Chunking
Also refered to as segmentation, chunking text allows you to parallelize
the processing of a piece of text or reduce it into pieces that fall under the
length limit of a particular system (e.g., under the context length of a Large Language Model).
The first step is to identify delimiters where the text can be chunked.
For many use cases, this might be a double newline indicating the start of a new paragraph.
In other instances, you may want chunks of roughly equal length; there you can
instead chunk on the closest ending punctuation marker (e.g., .
, ?
, !
).
If latency is critical for your use of Sapling, you'll definitely want to chunk longer documents into much shorter texts so that you can process them in parallel. Sapling also provides certain endpoints such as the AI detection endpoint that have a length limit though you may want to feed a piece of text with length exceeding that limit. What follows are some notes on how we would approach chunking, but contact us if you need help doing this.
Levels:
- At the highest level, you have a corpus of documents.
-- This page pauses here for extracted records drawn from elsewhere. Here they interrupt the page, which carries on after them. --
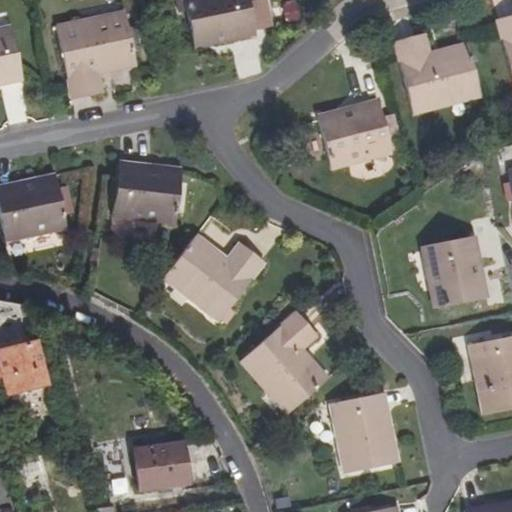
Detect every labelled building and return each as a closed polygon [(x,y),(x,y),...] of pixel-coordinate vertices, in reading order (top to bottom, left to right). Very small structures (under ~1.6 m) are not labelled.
[(248,0),(184,0),(194,46),(229,38),(229,42),(256,36),(248,0)] [(96,19),(98,27),(127,21),(125,13),(96,19)] [(511,79),(511,16),(497,21),(511,79)] [(137,66),(127,21),(98,27),(96,19),(57,28),(72,100),(102,94),(98,75),(137,66)] [(0,85),(23,81),(11,28),(0,30),(0,85)] [(413,115),(450,105),(449,97),(478,89),(466,44),(429,54),(423,35),(395,43),(413,115)] [(478,89),(449,97),(450,105),(480,97),(478,89)] [(377,102),(353,108),(354,110),(318,120),(332,171),(391,155),(377,102)] [(121,163),(114,217),(175,225),(182,174),(145,169),(145,166),(121,163)] [(0,188),(0,219),(5,242),(66,229),(56,180),(19,186),(19,184),(0,188)] [(191,292),(186,298),(218,323),(264,263),(240,245),(228,260),(197,236),(167,275),(191,292)] [(422,248),(434,310),(483,300),(476,262),(479,262),(474,237),(422,248)] [(163,280),(186,298),(191,292),(167,275),(163,280)] [(0,346),(34,339),(27,307),(0,302),(0,346)] [(297,313),(240,363),(265,391),(270,387),(293,412),(328,381),(302,351),(317,337),(297,313)] [(511,410),(511,337),(468,347),(482,416),(511,410)] [(37,344),(0,352),(0,360),(2,368),(0,368),(0,381),(5,381),(8,393),(47,385),(37,344)] [(293,412),(270,387),(265,391),(288,417),(293,412)] [(377,396),(385,435),(392,434),(384,395),(377,396)] [(398,463),(392,434),(385,435),(377,396),(330,406),(344,474),(398,463)] [(134,450),(140,490),(188,483),(183,444),(134,450)]
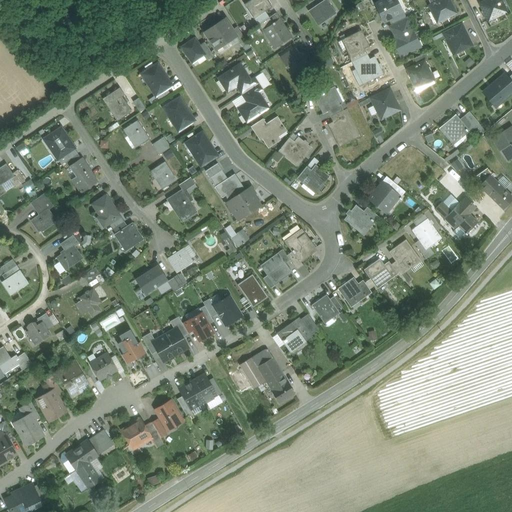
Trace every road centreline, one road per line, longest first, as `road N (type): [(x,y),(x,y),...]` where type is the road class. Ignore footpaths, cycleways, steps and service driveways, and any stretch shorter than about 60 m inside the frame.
road 1 (secondary): [(511,227),(402,345),(139,511)]
road 2 (residential): [(327,221),(239,157),(161,41)]
road 3 (residential): [(65,105),(140,214),(172,244)]
road 4 (residential): [(0,486),(84,417),(128,399)]
road 5 (residential): [(0,229),(26,237),(46,271),(44,293),(0,330)]
road 6 (residential): [(337,243),(332,273),(253,325)]
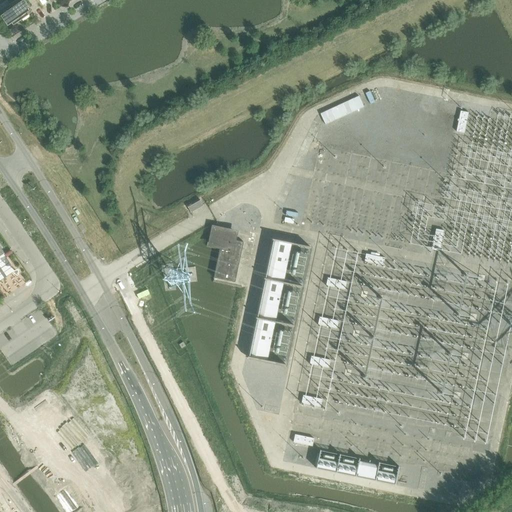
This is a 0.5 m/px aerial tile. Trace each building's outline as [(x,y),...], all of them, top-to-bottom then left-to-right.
[(31,10),(24,0),(16,0),(10,5),(21,20),(29,15),(27,12),(31,10)] [(21,20),(10,5),(0,12),(0,15),(8,26),(11,23),(13,26),(21,20)] [(370,91),(365,93),(370,104),(375,102),(370,91)] [(325,124),(364,107),(359,96),(320,114),(325,124)] [(461,111),(456,132),(464,133),(468,113),(461,111)] [(203,205),(203,204),(200,200),(188,207),(191,213),(203,205)] [(220,247),(214,278),(235,282),(243,242),(233,240),(235,232),(214,228),(210,245),(220,247)] [(436,229),(432,250),(440,251),(444,231),(436,229)] [(274,239),(250,357),(267,361),(267,360),(275,322),(276,321),(284,283),(284,282),(292,244),(292,243),(274,239)] [(0,247),(0,281),(15,271),(4,254),(5,254),(0,247)] [(366,254),(365,261),(383,265),(383,264),(385,258),(366,254)] [(328,278),(326,285),(345,289),(346,282),(328,278)] [(320,317),(318,325),(337,329),(337,328),(338,321),(320,317)] [(311,356),(310,363),(329,367),(330,360),(311,356)] [(303,395),(301,403),(320,407),(322,399),(303,395)] [(295,434),(293,442),(312,446),(314,438),(295,434)] [(318,459),(316,468),(395,485),(397,475),(396,475),(378,471),(379,465),(378,465),(359,461),(358,461),(357,467),(339,463),(338,463),(319,459),(318,459)]
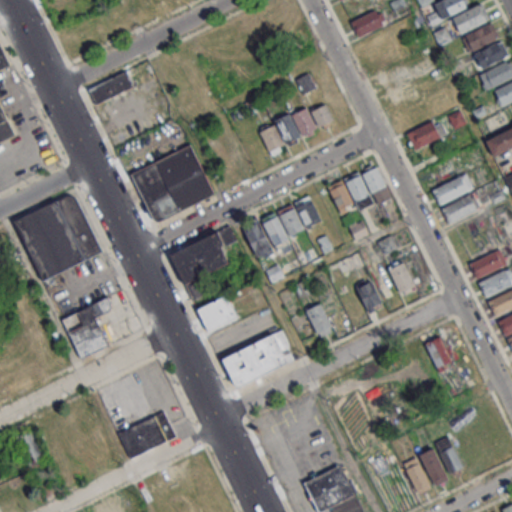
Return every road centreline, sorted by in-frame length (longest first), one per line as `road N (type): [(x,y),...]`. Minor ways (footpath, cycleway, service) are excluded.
road 1 (tertiary): [(267,511),(8,0)]
road 2 (residential): [(50,511),(462,294)]
road 3 (residential): [(511,394),(315,0)]
road 4 (residential): [(134,253),(380,129)]
road 5 (residential): [(52,88),(229,0)]
road 6 (residential): [(0,418),(172,332)]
You may have heard of Common Crawl as one such corpus of documents across the web, but there are also corpora based on just Wikipedia, or Reddit, or internal documents belonging to a corporation.
- Beneath the corpus level, we have documents. Documents represent a cohesive piece of text and are a familiar concept--think Microsoft Word or Google Docs. For news or magazine publications, article may be a more accurate term than document. In some cases, it may be unclear if text should be grouped into one or many documents--e.g., in the case of book chapters--but regardless, in these cases it's straightforward to segment the text in either fashion.
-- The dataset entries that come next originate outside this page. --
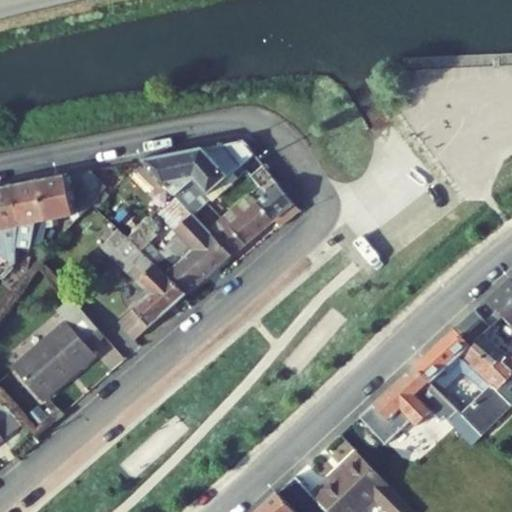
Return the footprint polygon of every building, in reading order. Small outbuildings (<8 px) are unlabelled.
[(245,141),(142,161),(177,197),(195,215),(208,203),(211,200),(215,203),(241,180),(235,173),(256,154),(245,141)] [(295,203),(265,165),(252,176),(261,187),(252,194),(275,220),(295,203)] [(65,176),(38,182),(46,221),(72,216),(75,223),(92,204),(108,187),(92,171),(65,176)] [(38,182),(12,187),(20,226),(18,247),(32,248),(37,223),(46,221),(38,182)] [(12,187),(0,189),(0,234),(0,242),(1,252),(0,252),(0,257),(12,267),(16,263),(18,247),(20,226),(12,187)] [(252,194),(223,218),(230,226),(217,238),(233,255),(275,220),(252,194)] [(188,295),(196,302),(238,262),(233,255),(217,238),(209,230),(195,215),(177,197),(159,214),(194,250),(179,263),(161,246),(157,249),(151,243),(159,235),(146,222),(130,240),(188,295)] [(295,203),(275,220),(281,227),(301,210),(295,203)] [(223,218),(209,230),(217,238),(230,226),(223,218)] [(103,239),(106,242),(116,232),(112,228),(103,239)] [(137,339),(188,295),(130,240),(118,229),(116,232),(106,242),(101,247),(151,294),(121,321),(137,339)] [(47,279),(33,279),(32,288),(46,288),(47,279)] [(511,282),(510,280),(478,310),(493,327),(504,317),(511,326),(511,282)] [(106,336),(72,298),(58,310),(68,321),(15,368),(43,401),(96,354),(91,348),(106,336)] [(511,352),(510,350),(506,354),(494,343),(485,334),(493,327),(478,310),(457,329),(472,346),(495,366),(502,360),(511,369),(511,352)] [(511,326),(504,317),(493,327),(502,336),(511,345),(511,326)] [(502,336),(493,327),(485,334),(494,343),(502,336)] [(495,366),(472,346),(457,329),(424,359),(448,384),(461,372),(479,389),(476,392),(480,395),(480,396),(461,414),(482,436),(511,406),(511,404),(507,399),(511,393),(511,369),(502,360),(495,366)] [(424,359),(415,366),(440,392),(448,384),(424,359)] [(473,447),(483,437),(482,436),(461,414),(440,392),(415,366),(360,417),(386,445),(411,422),(416,427),(433,413),(442,423),(445,420),(448,423),(449,422),(473,447)] [(0,398),(0,441),(4,438),(0,432),(0,422),(13,413),(0,398)] [(13,413),(0,422),(0,432),(4,438),(23,424),(13,413)] [(414,511),(415,511),(358,452),(345,464),(348,466),(341,473),(338,470),(313,494),(330,511),(354,511),(352,507),(363,505),(372,497),(388,511),(414,511)] [(341,473),(348,466),(345,464),(338,470),(341,473)] [(330,511),(313,494),(297,475),(257,511),(330,511)]
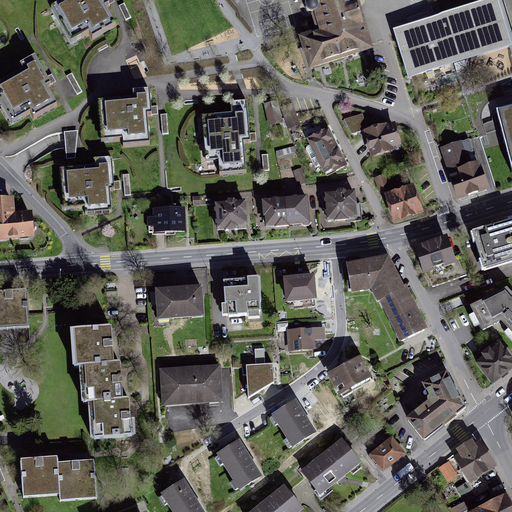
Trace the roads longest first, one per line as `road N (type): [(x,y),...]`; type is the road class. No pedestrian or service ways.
road 1 (tertiary): [(332,246),(72,265)]
road 2 (residential): [(332,246),(341,319),(328,360),(210,438)]
road 3 (residential): [(393,237),(483,415)]
road 4 (residential): [(393,237),(323,96)]
road 5 (primary): [(361,511),(483,415)]
road 6 (residential): [(0,167),(63,235),(72,265)]
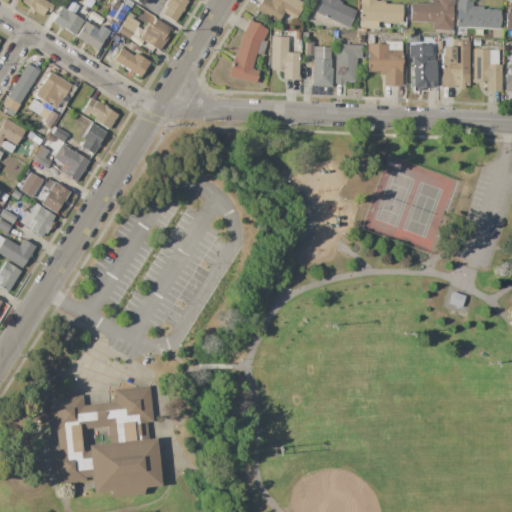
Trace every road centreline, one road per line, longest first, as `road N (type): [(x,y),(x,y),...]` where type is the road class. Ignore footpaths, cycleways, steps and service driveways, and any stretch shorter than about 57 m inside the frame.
road 1 (residential): [(0,15),(136,100),(511,123)]
road 2 (tertiary): [(226,0),(0,365)]
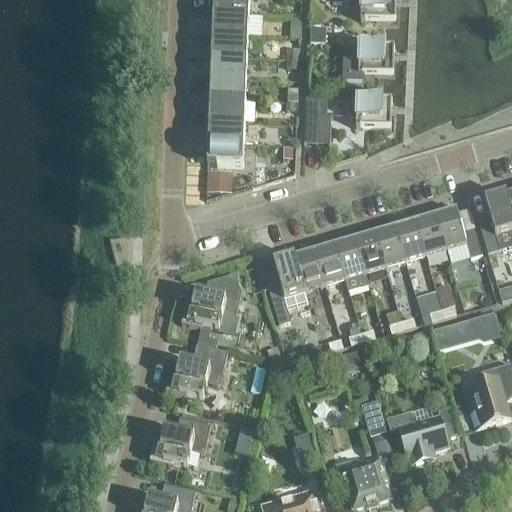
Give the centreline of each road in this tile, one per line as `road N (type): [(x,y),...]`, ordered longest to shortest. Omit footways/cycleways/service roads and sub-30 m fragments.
road 1 (residential): [(173,235),(511,143)]
road 2 (residential): [(116,511),(173,235)]
road 3 (residential): [(173,235),(183,0)]
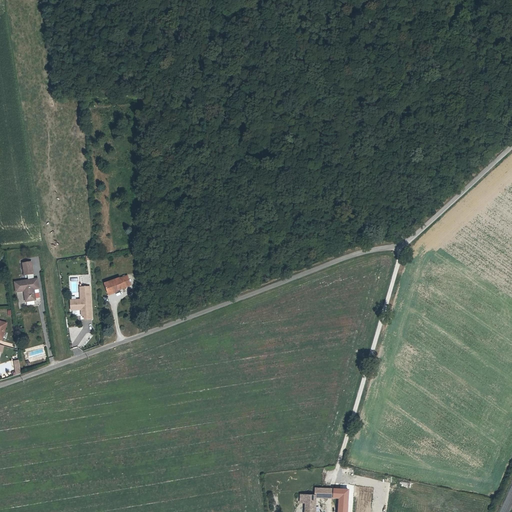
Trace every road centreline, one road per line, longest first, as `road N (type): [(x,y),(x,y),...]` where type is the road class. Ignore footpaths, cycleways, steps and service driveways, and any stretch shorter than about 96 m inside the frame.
road 1 (unclassified): [(0,386),(330,264),(402,246)]
road 2 (unclassified): [(402,246),(338,465)]
road 3 (unclassified): [(402,246),(511,148)]
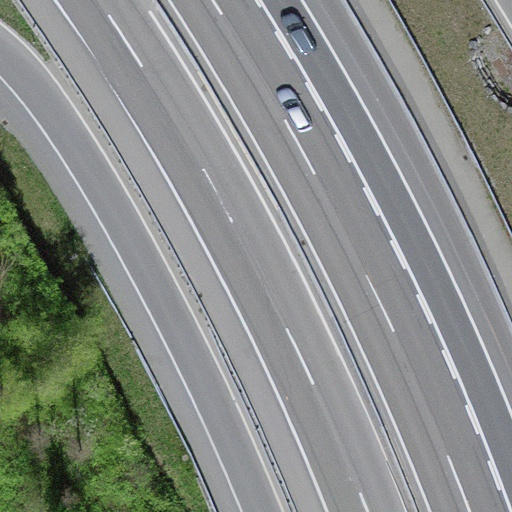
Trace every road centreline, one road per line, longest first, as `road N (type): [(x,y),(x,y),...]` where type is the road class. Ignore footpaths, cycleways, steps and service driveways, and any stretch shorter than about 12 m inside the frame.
road 1 (motorway): [(98,0),(213,186),(367,511)]
road 2 (motorway): [(468,511),(382,306),(212,0)]
road 3 (motorway): [(0,48),(88,163),(172,312),(262,511)]
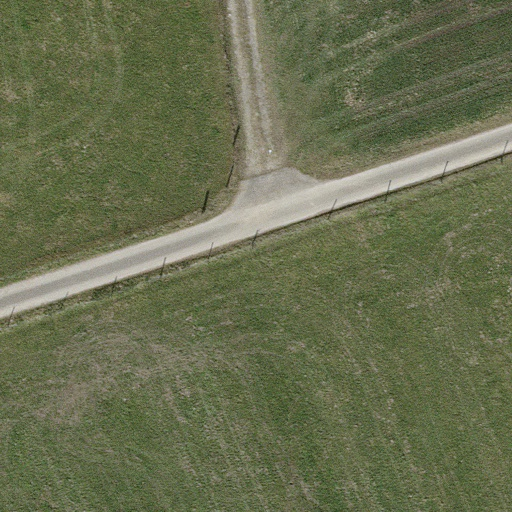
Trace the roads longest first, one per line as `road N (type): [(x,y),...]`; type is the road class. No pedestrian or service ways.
road 1 (track): [(511,136),(0,306)]
road 2 (track): [(270,216),(242,0)]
- Within a document, there is a greater variety of segments that may work best. We present one that's drawn from the HTML DOM standard: a document is composed of sections, where each section contains headings and paragraphs. The paragraphs are further grouped into sentences, which consist of tokens. Tokens can be words, or subwords/morphemes, or characters, or even longer text segments when lexicons are built using information-theoretic approaches.
Hence we arrive at a structure that looks like the following (in JSON format):
{
"corpus": [
{
"title": "Test Document 1".
"body": [
{
"title": "Section 1",
"body": [
{
"heading": "Heading 1",
},
{
"paragraph": "Paragraph text"
},
{
"paragraph": "More paragraph text"
}
]
}
]
}
]
}
To help with the tasks above, Sapling offers endpoints for performing simple length-based chunking.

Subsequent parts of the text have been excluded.